Nous sommes les premiers à y retourner, après une longue enquête sur Google et recueil des souvenirs des multiples cousins dispersés à travers le monde. Visite aux cousins restés au pays, recherche interminable d’une pagode où seraient regroupées les cendres, trajets à pied entre les maisons, les écoles et les lycées qui parcouraient la maman, photos de LA gare et des rails…
C’est pour moi la première visite dans un « pays émergeant » en dehors de tout cadre professionnel, je dois me contenter d’impressions. Et quel « pays émergeant » ! Celui qui a vaincu les Etats-Unis dans une guerre qui fut pour moi le premier engagement politique.
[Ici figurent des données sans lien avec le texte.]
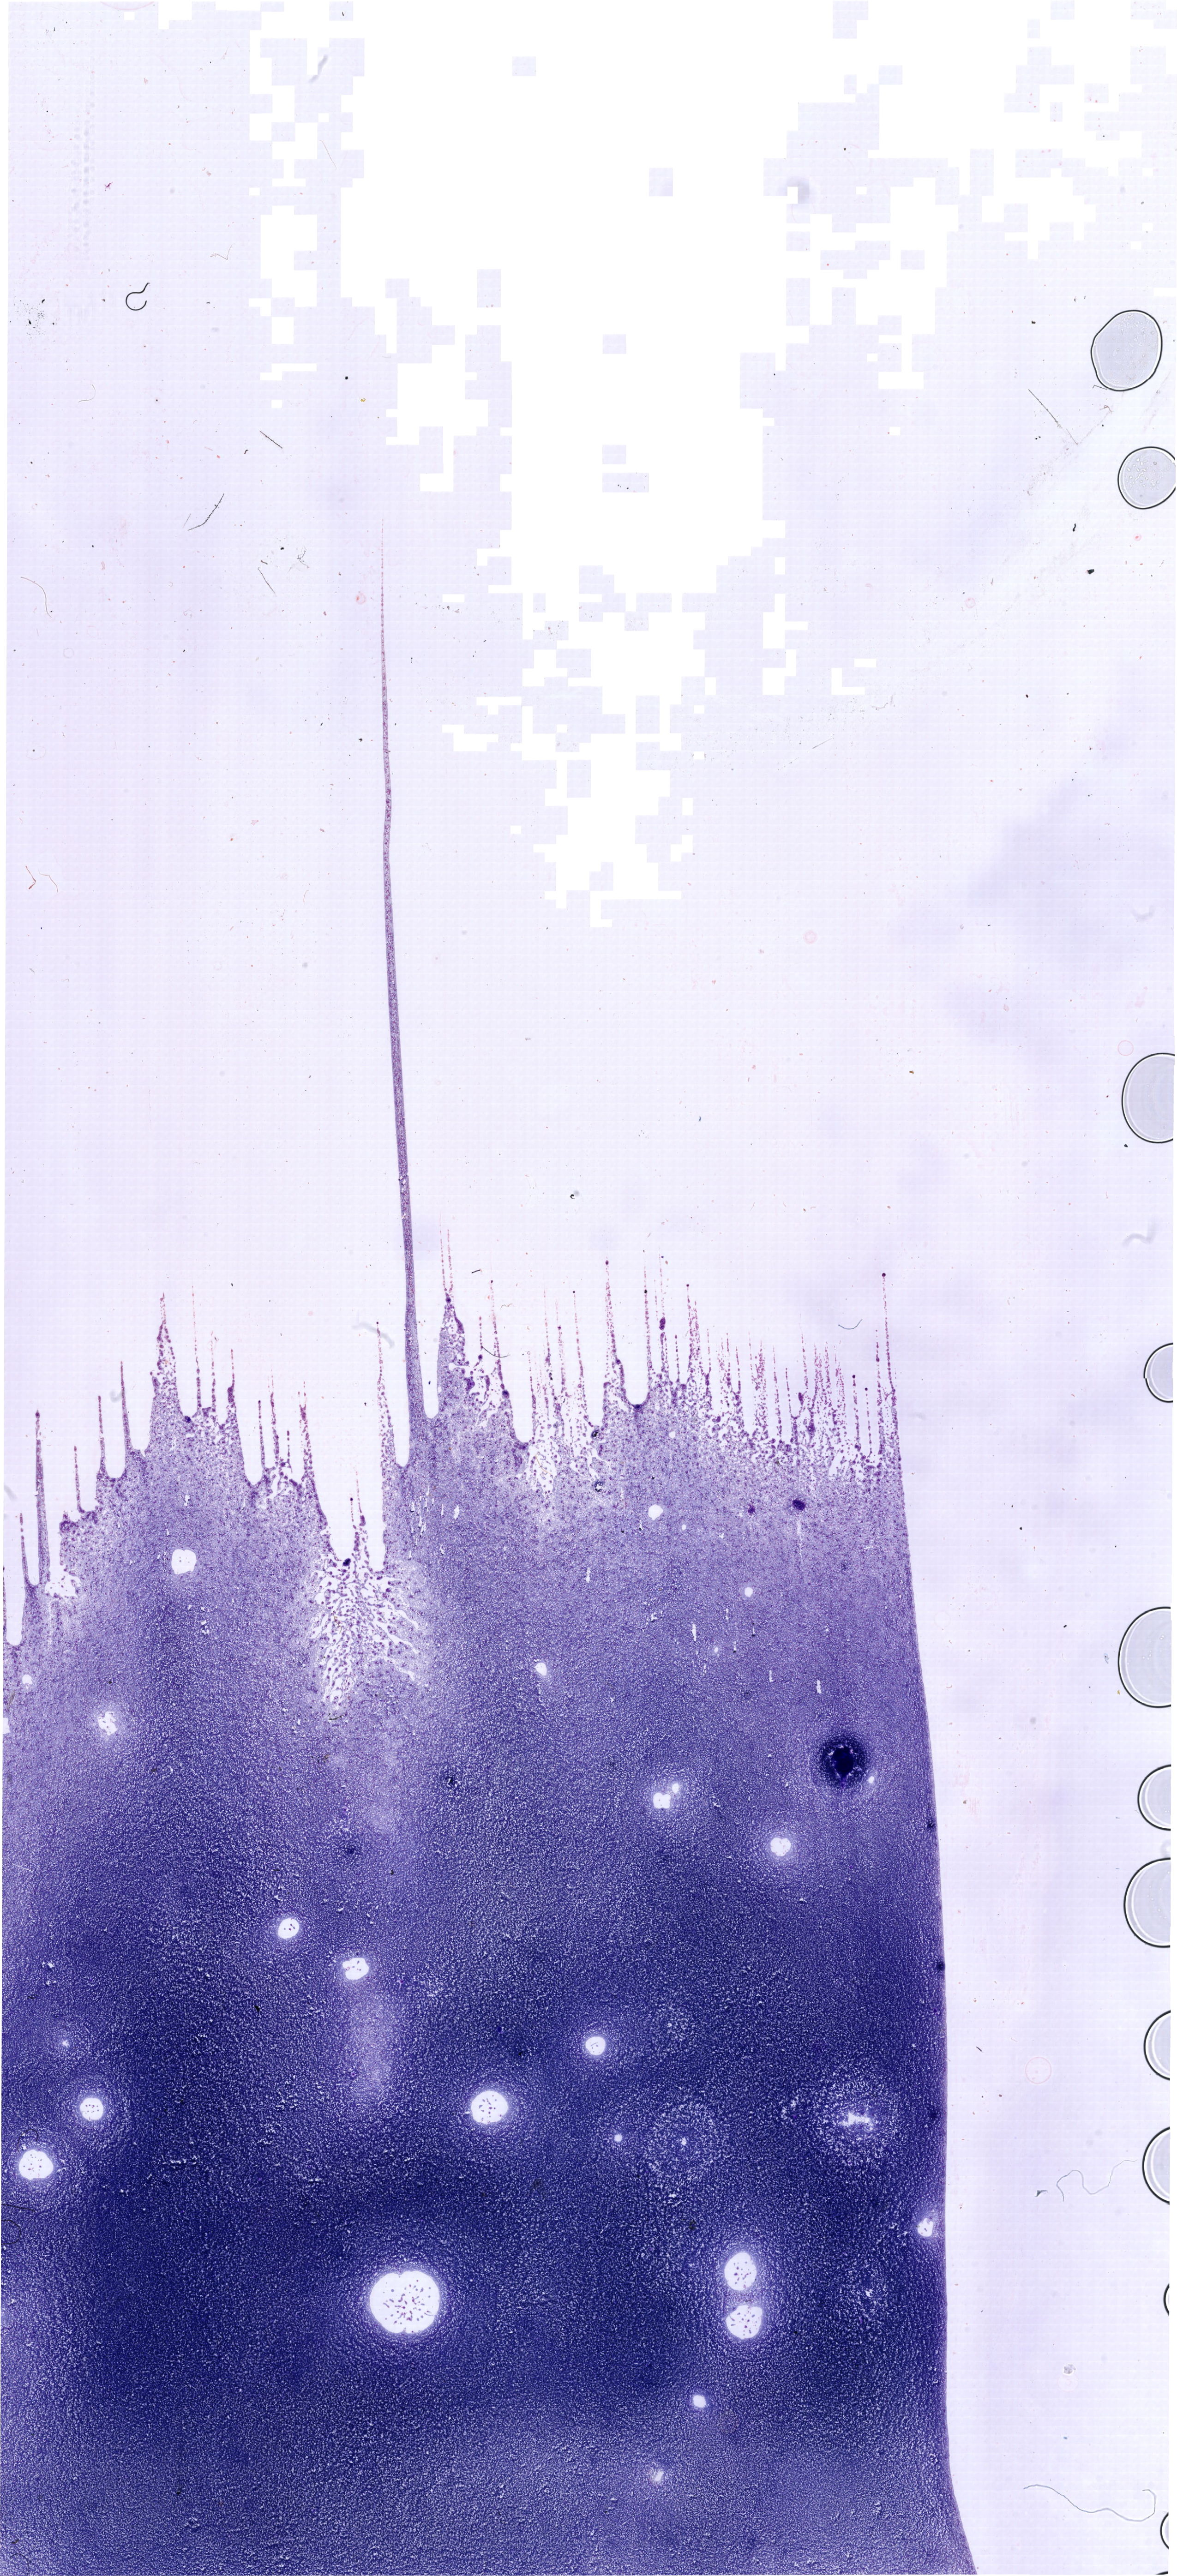
Whole-slide image of a May-Grünwald–Giemsa-stained bone marrow aspirate smear, shown as a low-resolution overview of the whole scanned area (about 19.9 x 43.6 mm). Patient sex: female.
Diagnosis: T Acute Lymphoblastic Leukemia.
Lycéen dans les années 60, j’étais passé de « Paix au Vietnam » à « FNL vaincra ». Et même si ce choix n’eut aucune importance dans le dérouler des évènements (contrairement à la contestation de la guerre par la jeunesse américaine), je me considère quelque part comme « responsable ». Moins sans doute que pour le Cambodge, que les 68ards ont suivi de très loin, mais où la prise et l’évacuation de Phnom-Penh par les Khmers rouges nous a fait passer en deux jours du statut de « soutiens à la juste lutte des peuples d’Indochine » à celui d’apologistes d’un projet génocidaire…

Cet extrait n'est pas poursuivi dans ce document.